Tokenize Technology (M) Sdn Bhd founder and CEO Hong Qi Yu says while the FTX fallout will dampen investor confidence, he sees ignited crypto flows to regulated platforms, including Tokenize.

“We see an increase in public awareness of the importance of a regulated exchange. Users now value security and trust more than the price or products that a platform can offer.”

Nonetheless, he stresses that the collapse of FTX does not mean regulation has failed; instead, it will help increase the need for regulated platforms globally.

“Despite the latest FTX incident, my projection on cryptocurrency in 2023 remains bullish and neutral,” says Hong.
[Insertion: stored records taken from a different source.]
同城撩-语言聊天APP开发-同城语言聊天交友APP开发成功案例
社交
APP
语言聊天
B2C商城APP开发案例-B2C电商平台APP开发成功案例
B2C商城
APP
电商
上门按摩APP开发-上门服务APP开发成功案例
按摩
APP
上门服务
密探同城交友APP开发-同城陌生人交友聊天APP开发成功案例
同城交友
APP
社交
The collapse of FTX could spur regulators into action, given that the crypto industry is still largely unregulated.

At a recent media briefing following the FTX fallout, the Securities Commission Malaysia (SC) highlighted that investors must go to regulated platforms when trading in cryptocurrencies. Furthermore, it assured the public that there has been an increase in the oversight of local DAXs to better protect investor interest.

SC: No slowdown in trading on regulated platforms

So far, the regulator has not seen any slowdown in crypto trading on Malaysia’s regulated digital asset exchanges (DAXs). Instead, it believes that the FTX saga will prompt more cryptocurrency investors to trade on regulated DAXs.

Malaysia’s average daily trading value in crypto on the regulated platforms amounts to RM16 million, which is still relatively small, according to SC data.

As part of the initiatives to further liberalise the capital market, the SC is opening up registration for new DAXs, in contrast to the regional markets’ move that turned less friendly towards crypto trading. The existing four registered DAXs with the SC are Luno, Tokenize, MX Global Sdn Bhd and SINEGY DAX Sdn Bhd.

Across the Causeway, Singapore’s central bank has put forward proposals for new regulatory measures on cryptocurrency trading and stablecoins. Among the measures published in two consultation papers are the prohibition on businesses from lending out cryptocurrencies owned by retail customers and ensuring that customer assets are segregated from their own assets.